Traduction de BIBULU : PATRIE D’ANTAN
Homme, je porte le deuil de la terre d’antan
Terre où j’ai vu le jour
Habitée par un peuple à la noirceur rayonnante
Terre des matinées cristallines
Terre d’hommes fiers à la silhouette altière
Frère à la mémoire oblitérée, n’oublie guère :
Bibulu est immense à la démesure
Humilié, l’idiot s’est assagi
Au venir de cette terre d’exubérance
A la nourriture aussi belle que la sylve étalée
Où la courge et la botte d’arachide
Rivalisent de protubérance
Homonyme, n’oublie jamais :
Bibulu est pur sucre
Homme, pourrais-je m’en remettre ?
La solitude et le vide m’assaillissent
De miauler le chat a succombé à ses caprices
J’ouvre la bouche pour énoncer la Parole
A l’instar de la divinité de eaux Medzim Nsessol
Dont le verbe a les accents d’un balafon matinal
Le voyage n’est regret que sur le chemin du retour
Au départ l’ignorance obscurcit souvent l’horizon
Que ceux qui veulent savoir aient le regard hérissé !

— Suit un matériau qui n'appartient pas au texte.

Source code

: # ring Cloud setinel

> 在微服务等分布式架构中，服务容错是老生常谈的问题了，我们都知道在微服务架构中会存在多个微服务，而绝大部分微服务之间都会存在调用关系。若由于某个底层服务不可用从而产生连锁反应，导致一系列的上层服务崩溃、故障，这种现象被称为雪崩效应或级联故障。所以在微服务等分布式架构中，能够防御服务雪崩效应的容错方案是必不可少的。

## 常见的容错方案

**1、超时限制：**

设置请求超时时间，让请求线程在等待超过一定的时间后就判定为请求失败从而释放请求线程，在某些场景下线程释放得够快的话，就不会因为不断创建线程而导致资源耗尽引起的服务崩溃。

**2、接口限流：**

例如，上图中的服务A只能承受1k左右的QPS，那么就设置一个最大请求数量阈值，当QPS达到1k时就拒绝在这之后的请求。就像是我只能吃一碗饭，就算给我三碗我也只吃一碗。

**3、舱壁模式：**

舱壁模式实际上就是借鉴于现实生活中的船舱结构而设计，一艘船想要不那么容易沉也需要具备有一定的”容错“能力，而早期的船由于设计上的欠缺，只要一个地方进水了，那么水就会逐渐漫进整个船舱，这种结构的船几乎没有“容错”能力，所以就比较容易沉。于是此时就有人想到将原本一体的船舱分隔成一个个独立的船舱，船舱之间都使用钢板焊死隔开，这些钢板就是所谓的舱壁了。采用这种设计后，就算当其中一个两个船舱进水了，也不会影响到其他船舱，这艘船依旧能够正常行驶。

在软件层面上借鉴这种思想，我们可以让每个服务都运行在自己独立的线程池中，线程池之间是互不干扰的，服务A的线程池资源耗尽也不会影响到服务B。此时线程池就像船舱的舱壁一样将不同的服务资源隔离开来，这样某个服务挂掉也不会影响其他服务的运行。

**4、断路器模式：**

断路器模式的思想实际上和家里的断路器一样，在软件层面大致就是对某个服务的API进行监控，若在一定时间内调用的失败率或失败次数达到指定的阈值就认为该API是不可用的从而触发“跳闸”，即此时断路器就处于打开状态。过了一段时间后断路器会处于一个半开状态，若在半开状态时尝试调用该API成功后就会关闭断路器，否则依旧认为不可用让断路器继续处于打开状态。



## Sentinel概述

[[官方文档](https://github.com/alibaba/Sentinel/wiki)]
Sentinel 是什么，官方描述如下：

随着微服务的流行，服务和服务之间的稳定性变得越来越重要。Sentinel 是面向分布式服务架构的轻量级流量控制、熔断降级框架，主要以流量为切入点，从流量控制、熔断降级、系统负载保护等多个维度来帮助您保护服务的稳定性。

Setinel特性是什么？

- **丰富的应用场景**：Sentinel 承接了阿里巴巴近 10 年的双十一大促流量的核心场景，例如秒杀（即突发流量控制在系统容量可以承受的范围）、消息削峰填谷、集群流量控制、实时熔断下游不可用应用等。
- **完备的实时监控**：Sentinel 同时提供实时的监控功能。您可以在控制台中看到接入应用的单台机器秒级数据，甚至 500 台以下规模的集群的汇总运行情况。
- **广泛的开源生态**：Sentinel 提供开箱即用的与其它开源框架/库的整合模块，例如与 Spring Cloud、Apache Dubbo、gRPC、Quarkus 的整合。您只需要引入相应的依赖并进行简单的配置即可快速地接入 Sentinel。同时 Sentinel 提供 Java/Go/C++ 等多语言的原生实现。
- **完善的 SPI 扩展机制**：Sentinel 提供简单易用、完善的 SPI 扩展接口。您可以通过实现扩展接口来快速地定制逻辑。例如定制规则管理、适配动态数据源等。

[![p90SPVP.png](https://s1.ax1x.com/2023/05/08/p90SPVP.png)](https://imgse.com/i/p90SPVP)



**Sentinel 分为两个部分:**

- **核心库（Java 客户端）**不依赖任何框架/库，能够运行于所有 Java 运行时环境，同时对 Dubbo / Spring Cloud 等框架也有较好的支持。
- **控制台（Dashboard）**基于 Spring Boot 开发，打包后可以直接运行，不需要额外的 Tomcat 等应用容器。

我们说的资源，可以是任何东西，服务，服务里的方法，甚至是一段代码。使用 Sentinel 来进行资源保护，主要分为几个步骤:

Pour voir éclore la courbe aux contours diaprés
Oui, homonyme : Bibulu reste toujours pareil
En ce temps-là
Nous érigions des campements de pêche
Mangions cru au pied de la canopée
Attendions le soir autour du gril
Après que nous eûmes battu les sous-bois
Oui, nulle excursion ne peut rivaliser
L’aveugle voit de sa canne
Le guérisseur vénère la feuille d’herbe
Tout peuple croit en sa patrie
Mais pas une ne peut se mesurer à Bibulu
Tout au long du sentier
Pionneirs tout entiers
Nous déclamions la lignée
Clamions notre bonté
Tout au long du sentier
Pionniers tout entiers
Nous reposions la tête sur la parenté
Nous cajolions la belle-famille
Nous ne reniions guère nos déités
Tout au long du voyage
Lorsqu’éclatait la guerre
Les garçons ouvraient la danse du Sô
Le chasse-mouches balayait l’air
Alors que le tam-tam rythmait nos sauts
Nous priions autour des reliquaires
L’oreille accolée à la terre
Les femmes saluaient les statuaires
Bibulu est à la démesure de nos pères
Tel se tailladait le corps
Attendant la racine sur le feu
Oui ! nous fûmes un beau décor
Père, e suis las des dénigrements
Tout au long du voyage
Nous avons marché et séjourné
Sur les berges du fleuve Ntem et Woleu
Sur les rives de l’Ogooué et Nkiê
A présent, j’entends une voix qui m’appelle
Dans la contrée où mon pas s’égare
L’homme belliqueux croit en son corps
Quant le sage ajuste la raison
Notre terre mise à sac
Alors, je range mon armure
Et clôt la danse par le silence
Ce n’est qu’une légende
Fils de la cité des Bambous
Mon lyrisme incandescent
Est écho de la terre des ancêtres
Je ne suis pas homme de mélange
J’exècre les solutions hybrides
Moi, racine du padouk
Moi, poutre du corps de garde
Est-ce vrai, fils de mes rêves ?
Oiseau chanteur des merveilles
Est-ce la fin ou une trêve ?
Que ton cœur s’est endurci !
Voilà mes nuits chargées de larmes
De ne plus entendre ta voix magique
Source: Marc MVE BEKALE, Pierre Claver Zeng et l’art poétique fang,
esquisse d’une herméneutique, Paris, l’Harmattan, 2001, pp. 145-147.